I don't recall ever having a hosepipe ban imposed so early in the year. Lack of water is normally something one associates with a long hot summernot recurring dry winters. Seeing the ground cracking from lack of water in April is not a good sign! Yet in some parts of the country that is exactly what we are faced with.
The 'finger' is normally pointed at the water companies for poor water management and leaking pipes - wasting millions of gallons of water. The pressure is most certainly on them - but I can't help feeling that a change is needed in the way the public view water.
More should be done to encourage better use of water and its management in and around the home. Much of the water used by households is wasted unnecessarily, but means of reducing this are often costly or complex to install and run.
I'd love to see an initiative introduced whereby grey water recycling was a required element of all new housing and industrial developments, whether communal or individual. Rainwater harvesting should also be compulsory with excess water managed in soak-aways on site. Ok so there would be acost to this in the short term but wouldn't the long term benefits massively outweigh those?
The changes we are experiencing now will be with us for some time - so simply doing what we have always done is no longer an option.
So what can YOU do now?
Many gardeners already collect rainwater in butts - where it frequently sits unused while the hosepipe is aimed at the borders. Consider getting a solar powered drip irrigation system
and use the water in the butt - this will get the right amount of water to where it is needed - these are great for pots, baskets and also your borders.
Mulch your borders to retain this water. While plants themselves take up water during the day huge amounts are lost to evapouration - mulch help keep the water in the ground for use by the plants.

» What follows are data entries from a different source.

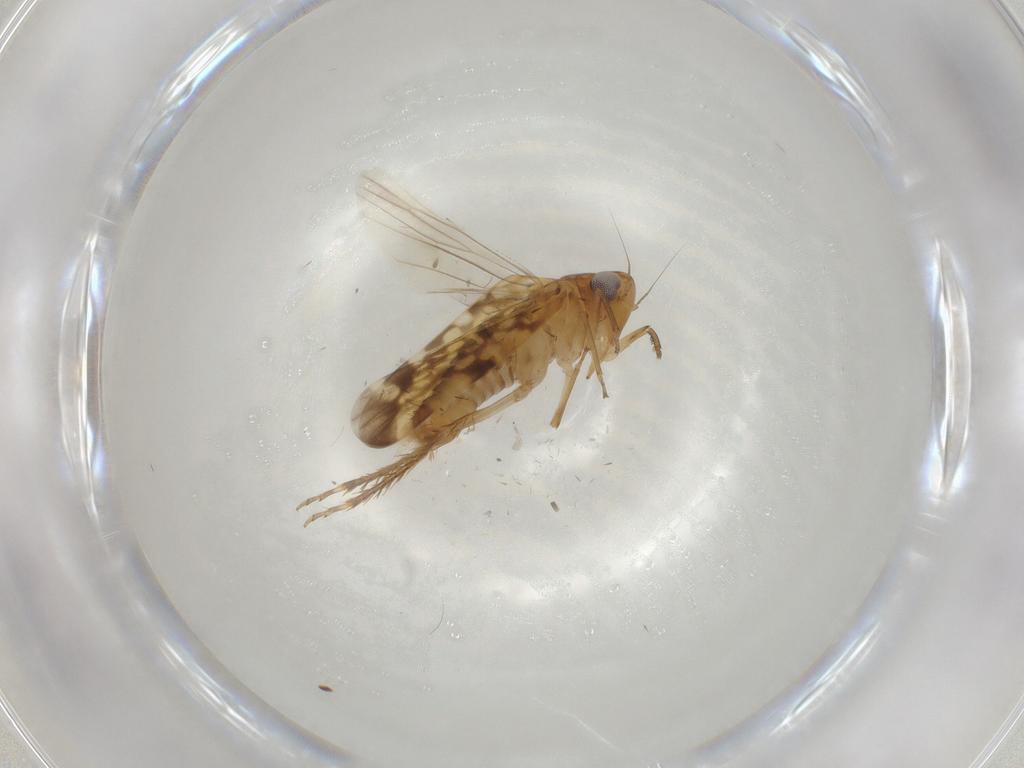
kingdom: Animalia
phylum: Arthropoda
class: Insecta
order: Hemiptera
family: Cicadellidae
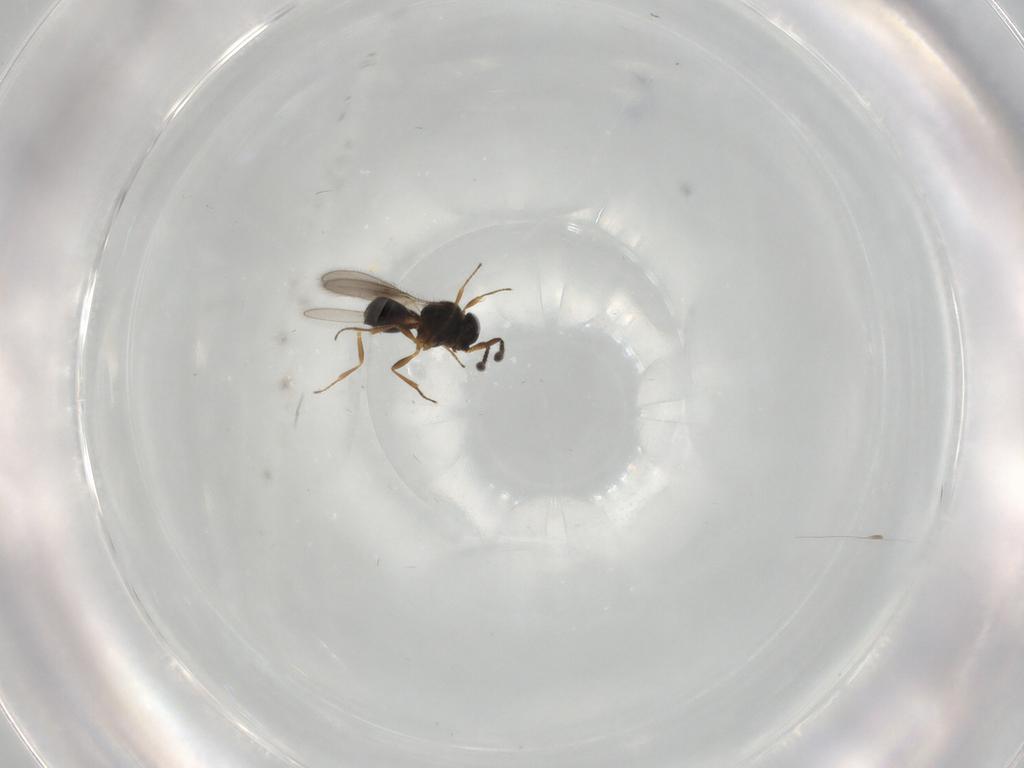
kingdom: Animalia
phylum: Arthropoda
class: Insecta
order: Hymenoptera
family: Scelionidae
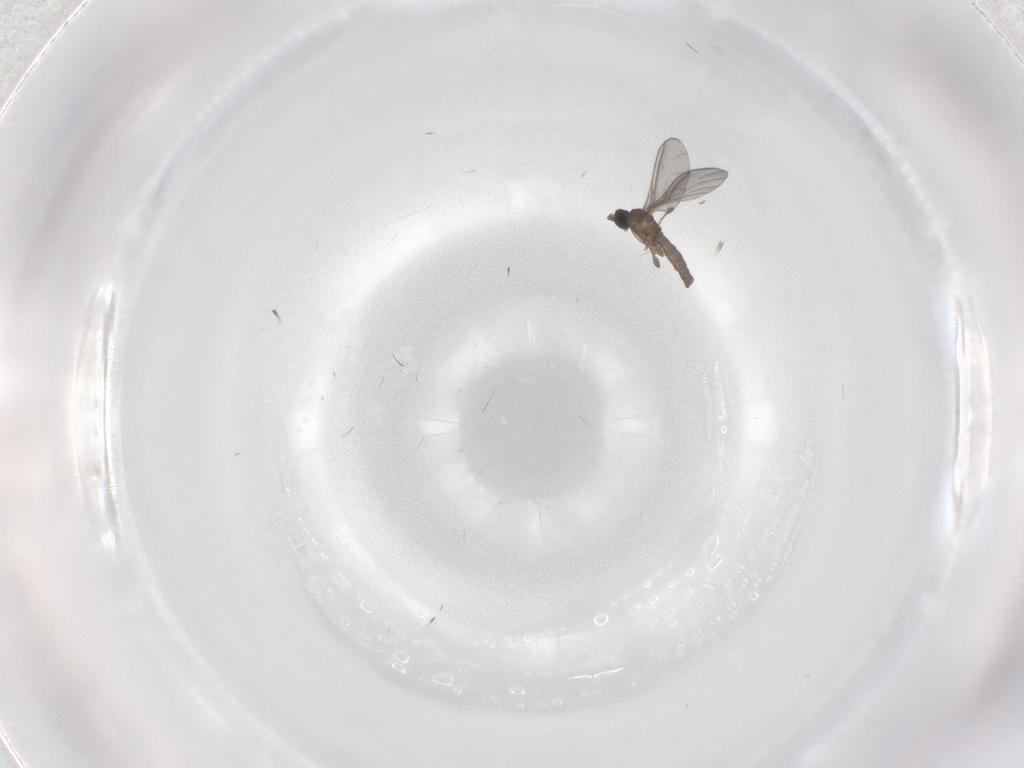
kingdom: Animalia
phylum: Arthropoda
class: Insecta
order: Diptera
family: Sciaridae
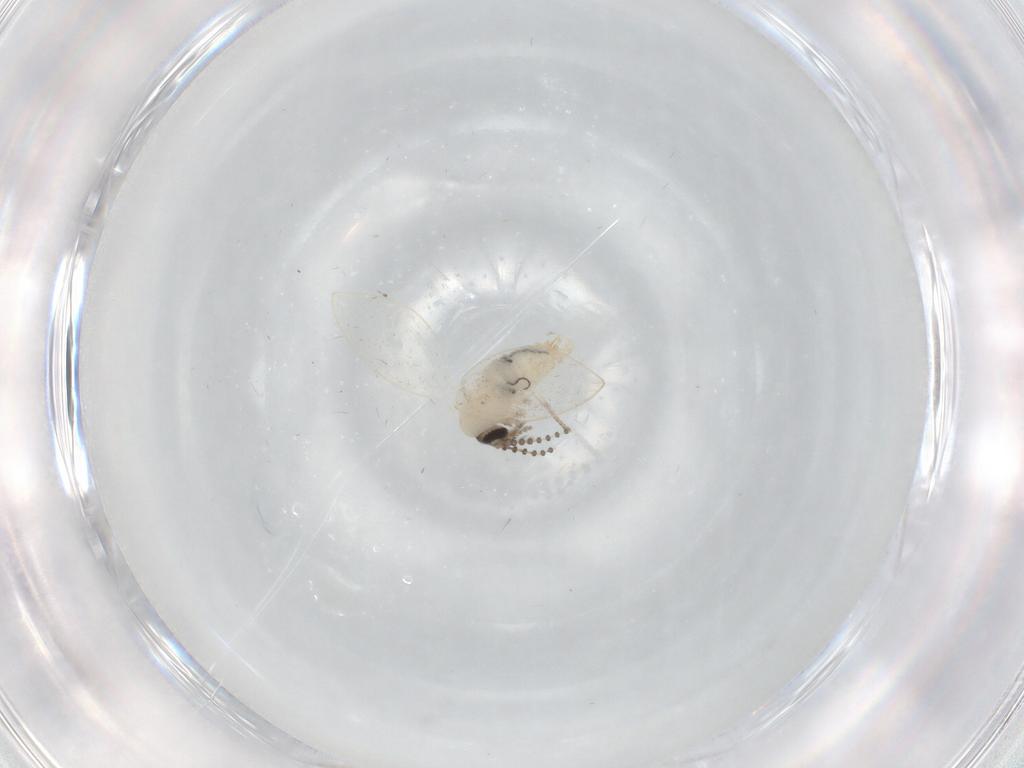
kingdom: Animalia
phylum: Arthropoda
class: Insecta
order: Diptera
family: Psychodidae
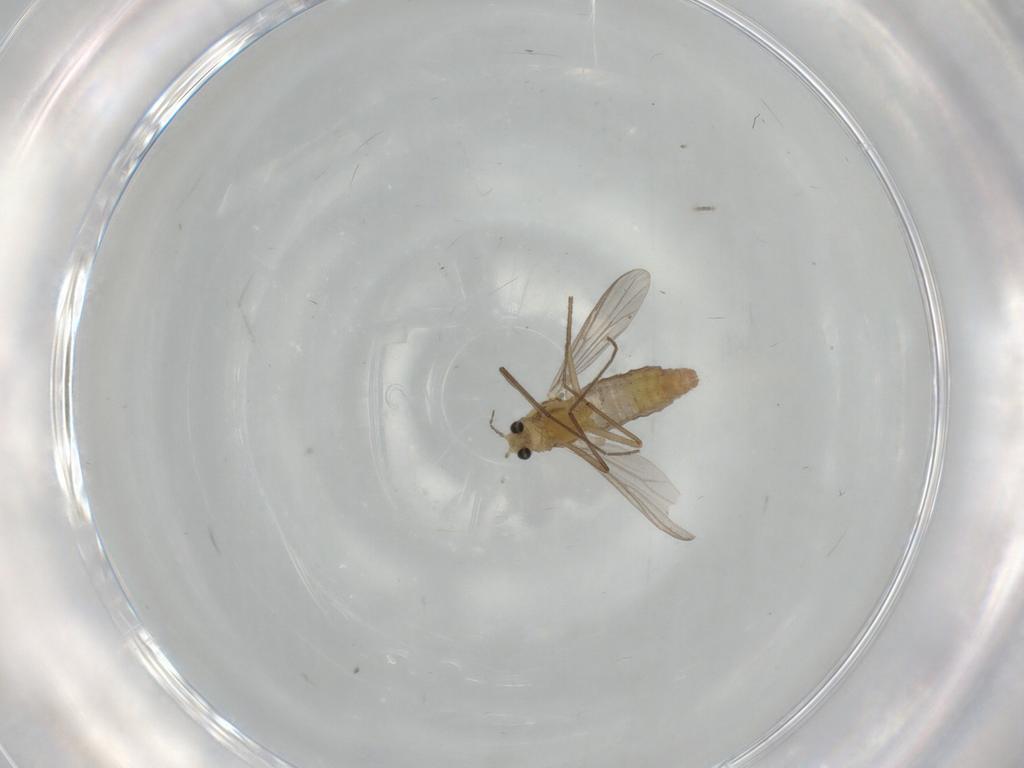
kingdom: Animalia
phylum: Arthropoda
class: Insecta
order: Diptera
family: Chironomidae
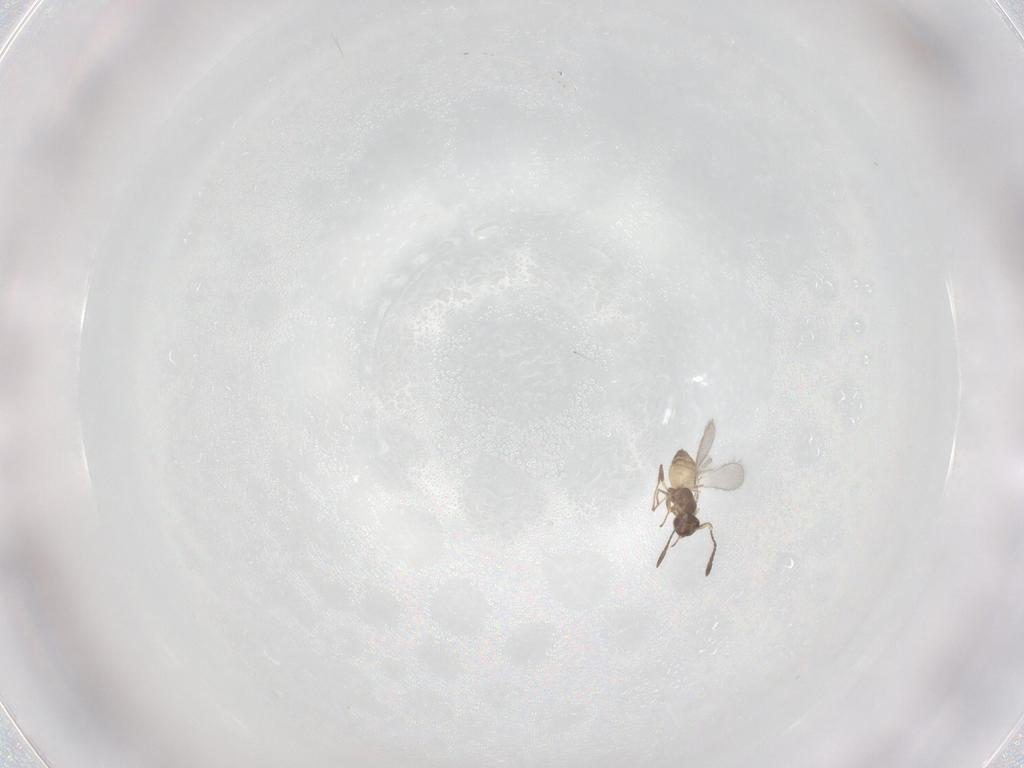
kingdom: Animalia
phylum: Arthropoda
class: Insecta
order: Hymenoptera
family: Mymaridae
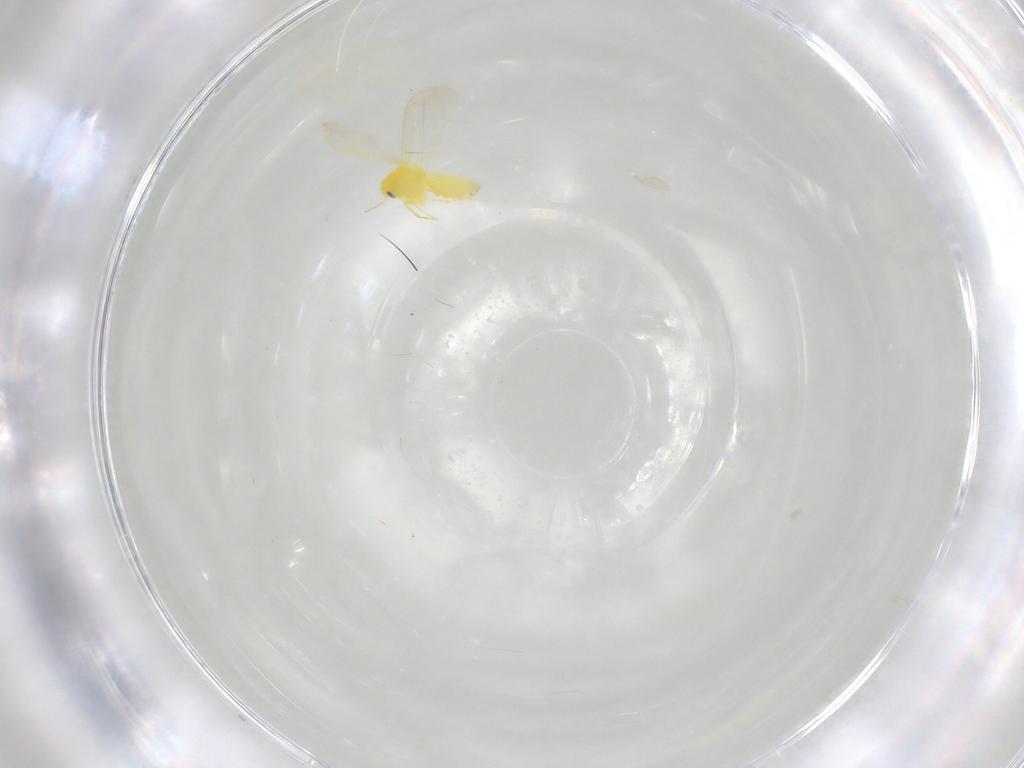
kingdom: Animalia
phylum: Arthropoda
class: Insecta
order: Hemiptera
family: Aleyrodidae
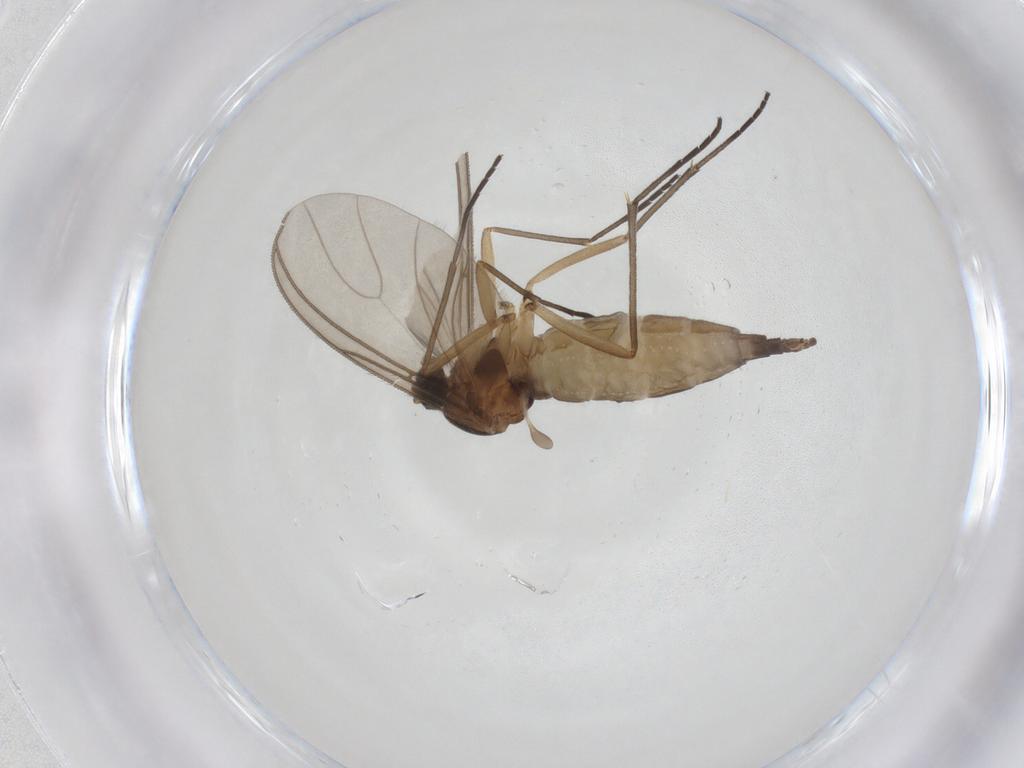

If you are water savvy you already know that showering uses less water than a bath - though bath water is perhaps easier to recycle - maybe for flushing toilets etc - consider saving a couple of buckets of your bathwater for doing just that! You can also get water hogs for cisterns that will save 1 litre per flush - it all adds up!
I have heard it said that if everyone in London turned the tap off while they brushed their teeth enough water would be saved to fill the Albert Hall - that's a lot of water!
Changing our attitude to the precious liquid that is water is the first step - so what are you going to commit to doing differently from now on to make a difference?